:: Aim of the exercise ::
A single number is required: how many lines of the listing below include the word "Table".

:: Information provided ::
◇ ◇ ◇ ◇ ◇ ◇ ◇

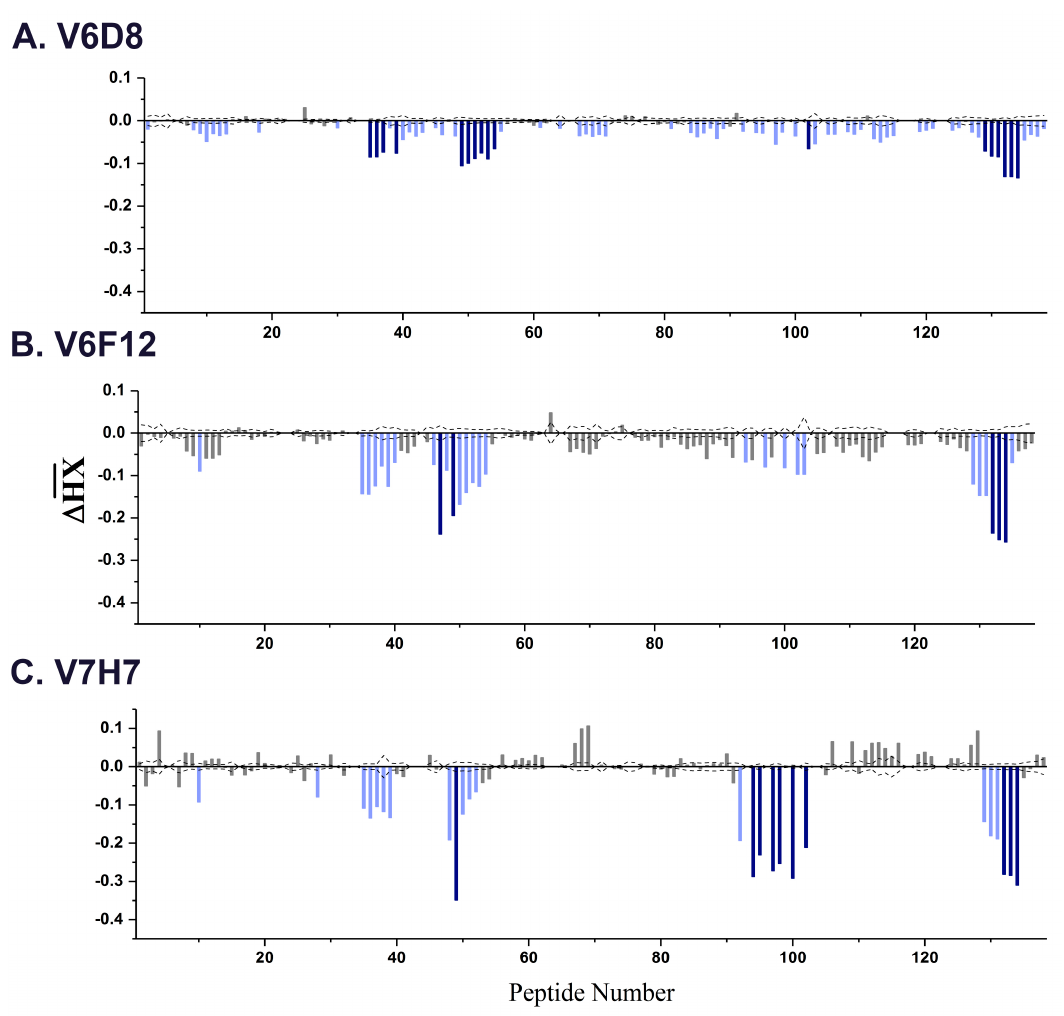
Figure 6. HX-MS analysis of RiVax bound to two V H Hs in subcluster 3.2. The ∆ HX values for each RiVax peptide are shown for V H Hs ( A ) V6D8 ( B ) V6F12 and ( C ) V7H7. The ∆ HX values are clustered using k-means clustering into three categories: strong (deep blue), intermediate (light blue) or no significant protection (gray). The dotted lines represent “3 σ ” confidence intervals for statistically significant changes in hydrogen exchange.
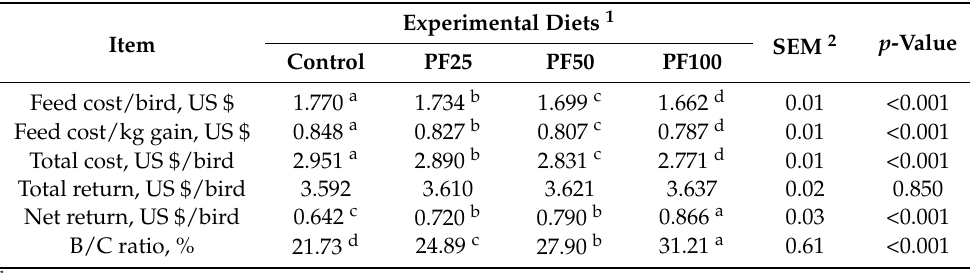
Table 7. Effect of replacing soybean oil with poultry fat on the economic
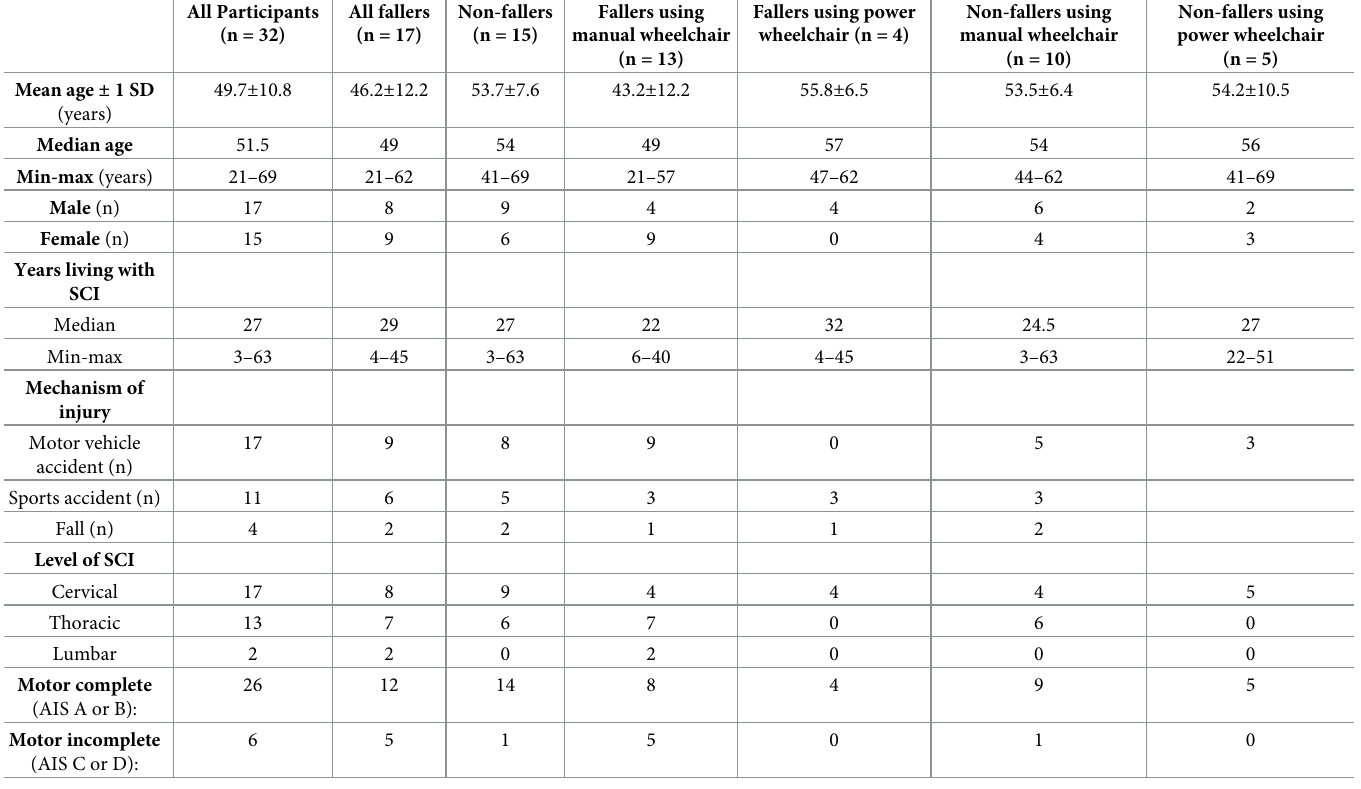
Table 1. Demographic characteristics and impairment characteristics of participants followed in phase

◇ ◇ ◇ ◇ ◇ ◇ ◇

:: Exercise result ::
2